Vulnerability of women & men toiling in the region’s vast informal economy is highlighted by COVID-19

With no access to social protection and meager or no savings to fall back on, the COVID-19 (coronavirus) pandemic has been decimating informal workers’ livelihoods.  A recent World Bank survey concluded that jobs in urban areas are particularly affected; during April-June 2020, 56.3% and 29.4% of urban respondents respectively in Nigeria and Uganda indicated that they stopped working because of COVID-19, against 39.2% and 11.1% in rural areas. Without assistance, many risk slipping into poverty. Also, living in informal settlements exposes them to increased health and social risks, further hindering their productivity.

Informal businesses are typically characterized by low productivity, resulting in low and irregular earnings. This is aggravated by a lack of access to basic services such as water and electricity, a dedicated space to operate, and access to high-value markets. Informal businesses are typically not financially included, and therefore unable to make reliable business transactions, access credit for productive investments or to reliably save to prepare for unforeseen risks.

Rethink strategies to provide social protection and to enhance the productivity of urban informal sector

The delivery of emergency cash benefits has been the most effective response for short-term relief. Looking to the future, however, governments should put in place coordinated policies to protect informal workers through instituting a three-pronged strategy: in addition to social safety net programs, which today exist in one form or another in most Sub-Saharan Africa countries, innovative social insurance plans, and productivity enhancing measures across the income spectrum are needed to support the urban informal sector. (Figure).

Social Protection Instruments Across the Income Spectrum

Tailor social protection instruments to the urban informal sector

For poor informal workers, cash transfers could be linked with services such as those that promote economic inclusion to support recipients eventually rise as self-sufficient members of the community. This messaging is important from an individual perspective to provide the right behavioral incentives as well as from a political economy perspective given that governments may not be willing or can afford to commit to cash transfers to work-able individuals unless there is a convincing exit strategy.

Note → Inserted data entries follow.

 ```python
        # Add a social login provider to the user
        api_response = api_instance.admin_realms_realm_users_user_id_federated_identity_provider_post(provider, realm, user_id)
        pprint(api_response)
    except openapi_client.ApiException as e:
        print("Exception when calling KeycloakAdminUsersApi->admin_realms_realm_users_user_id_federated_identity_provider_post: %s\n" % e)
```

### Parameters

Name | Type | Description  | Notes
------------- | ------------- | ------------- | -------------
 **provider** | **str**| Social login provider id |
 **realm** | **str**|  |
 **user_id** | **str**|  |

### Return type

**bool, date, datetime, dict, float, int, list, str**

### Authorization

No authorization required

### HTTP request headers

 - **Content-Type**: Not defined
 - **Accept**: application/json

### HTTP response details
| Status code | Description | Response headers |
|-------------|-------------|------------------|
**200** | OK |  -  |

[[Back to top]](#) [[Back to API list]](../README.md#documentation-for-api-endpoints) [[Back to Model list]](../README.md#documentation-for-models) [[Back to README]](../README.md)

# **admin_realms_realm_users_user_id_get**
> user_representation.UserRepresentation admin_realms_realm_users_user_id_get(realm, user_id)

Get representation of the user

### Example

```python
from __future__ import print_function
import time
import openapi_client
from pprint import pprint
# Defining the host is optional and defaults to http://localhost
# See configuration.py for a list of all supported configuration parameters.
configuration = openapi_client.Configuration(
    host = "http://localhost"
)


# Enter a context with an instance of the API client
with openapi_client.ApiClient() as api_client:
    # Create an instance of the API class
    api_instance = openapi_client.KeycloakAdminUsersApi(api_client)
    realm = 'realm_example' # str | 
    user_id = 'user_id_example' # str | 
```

For non-poor informal workers, social insurance is the most appropriate instrument to offer protection to key shocks. Social insurance programs allow informal workers build short-term savings (for spells of unemployment) and long-term savings (to provide higher levels of income protection in old age). Access to risk management instruments is crucial to achieve a smooth consumption path to mitigate the impact of shocks, and to enhance productivity by enabling informal workers to take more risks in their business decisions.

Overall, social protection interventions should benefit from digital technology in outreach and targeting, a modernized payment system infrastructure, and automated platforms such as integrated social registries that help assess which measures are suitable to strengthen the resilience and productivity of various groups of informal workers.

Improve livelihoods by increasing productivity

While often a government priority, programs aiming at formalizing micro- and small enterprises have not proven effective. Increased productivity would help informal businesses progressively move closer to the formal sector, while improving their workers’ livelihoods. This requires strategic partnerships: Financial inclusion should focus on facilitating access to financing instruments tailored to the needs of the urban informal sector. ID systems are critical to facilitate such access. Childcare services, and mechanisms to link informal businesses with established value chains should be at the core of economic development strategies. And urban development strategies need to incorporate improved access to basic services.

Combined, social protection and productivity enhancing measures would thus increase the resilience of the urban informal economy to weather future shocks.  This would bring countries on a path to a more resilient and productive informal sector that puts workers on a sustainable pathway to better livelihoods.